Heavy rainfall which was unknown in the high
altitude desert has become more frequent, causing
flash floods, washing away homes and fields,
trees and livestock. Climate refugees are already
being created in the Himalayas in villages such
as Rongjuk. As one of the displaced women said,
"when we see the black clouds, we feel afraid.

Ladakh was mostly under dark clouds in freakish
weather when I arrived there exactly a year after
her report was released, on May 16 (see Trouble
in India's Shangri-La Asia Times Online, June 24,
2010). It was often rainy and bitterly cold in
the peak of the region's summer, including
snowfall one morning that astonished the locals.

I disembarked at the Kushok Rimpochee airport in
Leh, amid a spectacular Himalayan setting. But
now, mere weeks later, television images from the
tiny, picturesque airport symbolize sudden death
and desperation. Parts of the tarmac have been
smashed like a roll of pancake. Hundreds of
people squat inside the airport as Indian Air
Force planes ferry relief personnel and material.
The stranded include migrant workers, after many
of their employers became paupers overnight.

The streets in Leh that I had walked about months
earlier - past quaint Tibetan curio shops, cafes,
adventure tourism agencies and sundry little
establishments serving an international clientele
- will have to be rebuilt from ruins, the truth
of the impermanence of all things made brutally evident.

Leh and the rest of Ladakh, like in Tingmosang
village where I spent three weeks, are not built
to withstand the effects of heavy rain. Most
houses in this largely high altitude desert -
averaging about 3,352 meters above sea level -
are built out of fragile wood and clay. The
gray-brown soil imbues the barren, stunning
landscape with its curious hues, set against the
backdrop of the Greater Himalayan ranges of Zanskar, East Karokaram and Ladakh.

The August 6 mud tsunami was the deadly offspring
of intense, unseasonal rain, a fierce
two-centimeter deluge in about two hours, a stark
contrast to the average of nine centimeters
received on average each year. The resulting
flash floods soon stirred up the mud avalanche
that destroyed much of Leh and nearby villages.

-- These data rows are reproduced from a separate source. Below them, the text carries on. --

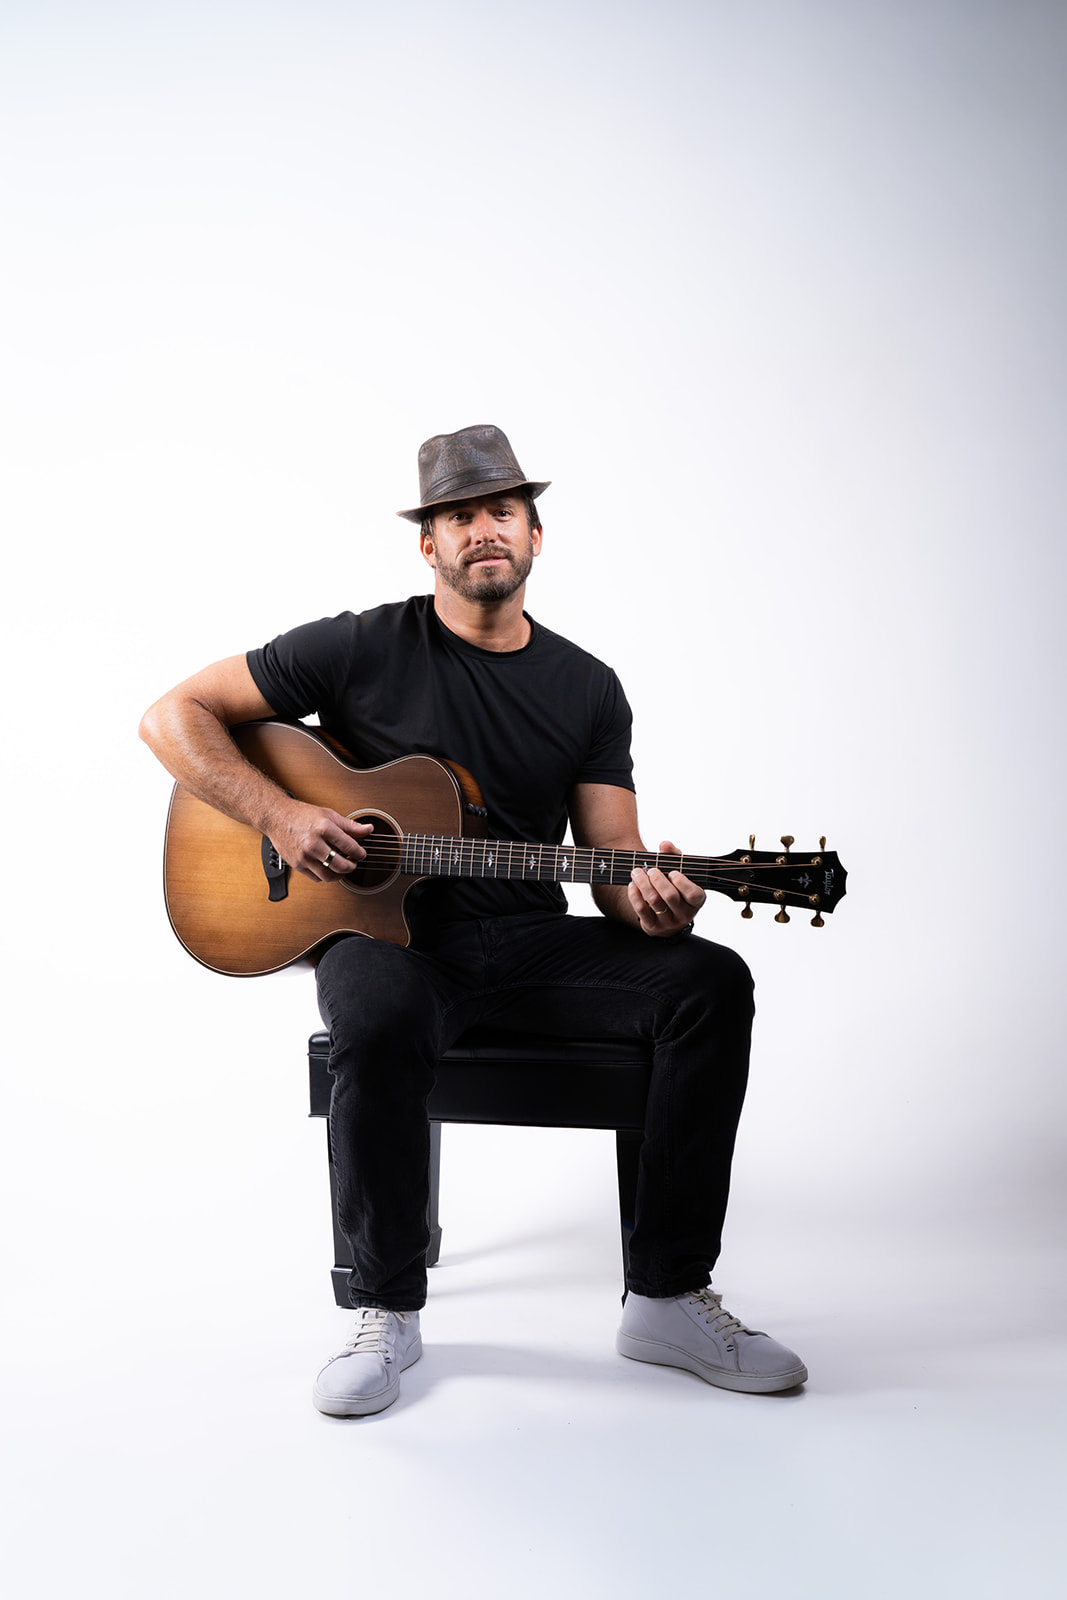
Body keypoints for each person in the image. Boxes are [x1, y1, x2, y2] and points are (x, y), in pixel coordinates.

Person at [140, 423, 807, 1416]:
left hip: (528, 939)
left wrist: (655, 899)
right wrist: (280, 811)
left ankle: (665, 1295)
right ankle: (386, 1310)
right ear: (429, 545)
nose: (481, 529)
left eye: (501, 511)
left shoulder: (587, 688)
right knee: (374, 1014)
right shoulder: (359, 644)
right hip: (388, 941)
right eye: (458, 515)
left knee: (710, 984)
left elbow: (613, 865)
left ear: (534, 537)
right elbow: (172, 715)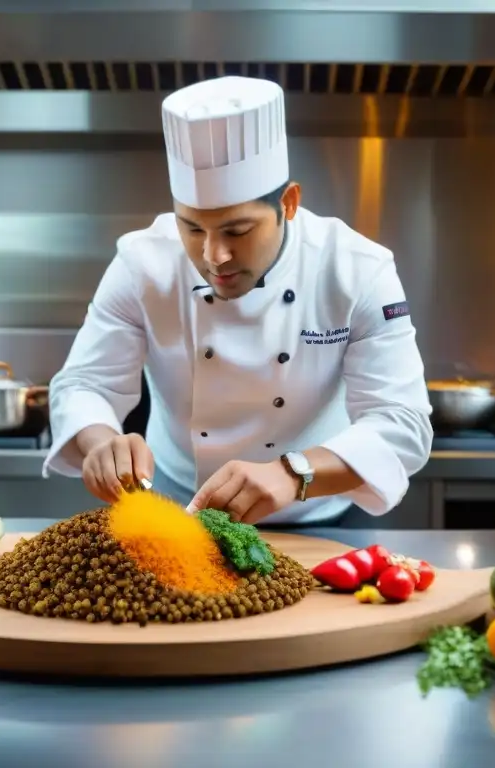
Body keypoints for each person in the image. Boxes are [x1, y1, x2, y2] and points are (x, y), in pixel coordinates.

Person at [41, 75, 433, 526]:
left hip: (320, 510)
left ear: (288, 203)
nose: (214, 257)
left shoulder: (357, 270)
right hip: (179, 511)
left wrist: (294, 473)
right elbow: (83, 385)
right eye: (192, 228)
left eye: (237, 231)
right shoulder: (142, 264)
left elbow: (403, 423)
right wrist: (101, 441)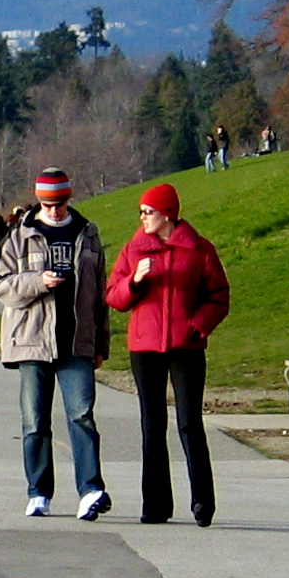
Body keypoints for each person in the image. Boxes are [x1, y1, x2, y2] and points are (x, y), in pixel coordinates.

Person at [104, 183, 230, 525]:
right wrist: (134, 281)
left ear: (167, 214)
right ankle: (156, 505)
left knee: (190, 423)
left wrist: (197, 325)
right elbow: (114, 297)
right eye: (141, 212)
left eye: (148, 212)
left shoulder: (199, 250)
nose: (143, 218)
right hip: (145, 349)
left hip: (186, 347)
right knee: (152, 424)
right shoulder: (134, 250)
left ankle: (203, 502)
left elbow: (219, 297)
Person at [0, 169, 110, 519]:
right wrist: (37, 281)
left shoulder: (87, 234)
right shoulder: (20, 236)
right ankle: (38, 491)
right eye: (48, 204)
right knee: (35, 421)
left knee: (82, 416)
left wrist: (101, 343)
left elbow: (99, 296)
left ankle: (91, 490)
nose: (55, 210)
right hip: (32, 341)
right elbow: (1, 288)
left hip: (77, 342)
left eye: (60, 203)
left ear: (69, 198)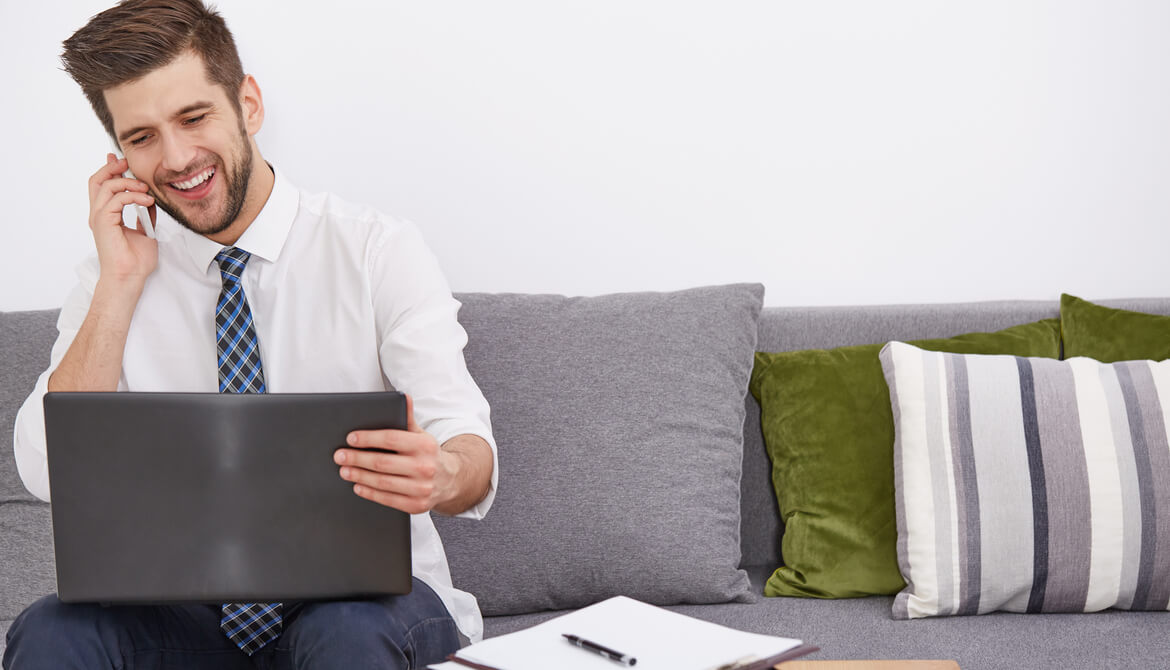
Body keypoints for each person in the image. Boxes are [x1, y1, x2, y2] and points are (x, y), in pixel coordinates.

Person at [4, 1, 498, 668]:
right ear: (119, 155)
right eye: (142, 137)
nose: (177, 158)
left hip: (365, 607)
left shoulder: (375, 250)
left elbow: (467, 446)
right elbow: (45, 472)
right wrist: (116, 289)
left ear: (249, 106)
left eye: (194, 117)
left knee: (347, 633)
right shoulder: (110, 274)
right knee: (53, 630)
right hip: (188, 622)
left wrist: (442, 473)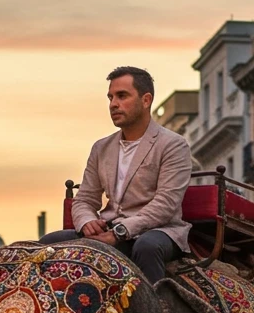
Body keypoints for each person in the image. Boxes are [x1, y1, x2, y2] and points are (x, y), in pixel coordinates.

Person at [42, 66, 193, 284]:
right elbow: (84, 199)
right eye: (110, 97)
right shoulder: (101, 148)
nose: (113, 104)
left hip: (158, 231)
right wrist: (87, 222)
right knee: (49, 242)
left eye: (122, 96)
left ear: (146, 100)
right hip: (108, 229)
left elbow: (166, 204)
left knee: (146, 247)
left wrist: (120, 232)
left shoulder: (173, 145)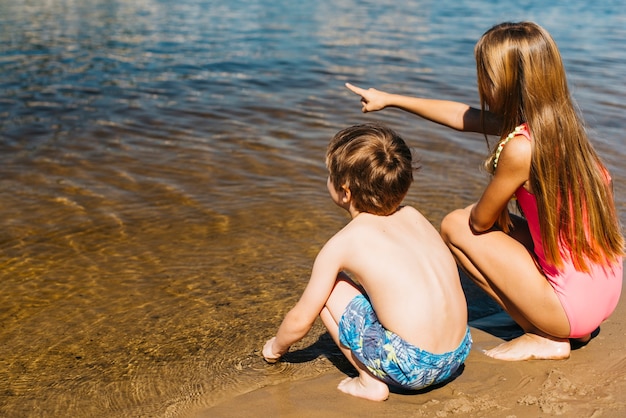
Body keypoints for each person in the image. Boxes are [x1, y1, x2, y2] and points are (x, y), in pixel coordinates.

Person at [345, 21, 624, 361]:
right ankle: (556, 320)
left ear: (506, 83)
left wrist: (497, 201)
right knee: (495, 226)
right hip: (603, 291)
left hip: (573, 307)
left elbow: (479, 222)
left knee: (456, 224)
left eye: (486, 75)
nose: (482, 84)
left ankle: (543, 335)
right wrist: (390, 100)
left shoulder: (521, 148)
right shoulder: (560, 128)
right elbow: (464, 116)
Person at [262, 123, 472, 401]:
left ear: (344, 192)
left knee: (329, 289)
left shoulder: (343, 243)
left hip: (413, 368)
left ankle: (369, 382)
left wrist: (275, 348)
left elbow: (301, 320)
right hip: (457, 355)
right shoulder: (415, 216)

Monasteries, monks and nuns appear to be only
segment of society Mother Nature has spared. "We
are all okay, and we are helping all those who
are still alive," a senior monk, Konchok Samten
Lama, told Asia Times Online on August 8 via a
satellite phone link, by then the only form of
telecommunications with Ladakh. Volunteers,
foreign tourists among them, were helping a
traumatized population, including thousands left homeless.

About two decades of tourism-related developments
and infrastructure lie buried in the mud.
Casualties include the two highways connecting
Leh to the rest of India - to Srinagar and to
Manali, two of the highest roads accessible by
motorized vehicles in the world. Also gone are
hospitals, schools, TV and phone communication
systems, small bridges and the Leh airport.

Dr Shiva highlighted the larger perspective of
this local tragedy - one that occurred as floods
affected more than 12 million people in Pakistan
and others in India, China, Germany and Poland,
and as forest fires devastated vast tracts of Russia.

The Himalayas, the "Third Pole" of the planet,
supports half of humanity, with its 5,240
glaciers feeding Asia's biggest rivers.

"The lives of billions are at stake," Shiva says
of climate change and disaster preparedness in
the world's biggest mountain range. "Local
people, such as Himalayan communities, are
experts on local ecosystems and the changes due
to a destabilized climate. It is this expertise
which needs to be mobilized for active solutions."

Leh has served a deadly reminder of the peril of
ignoring early warning signals from local people.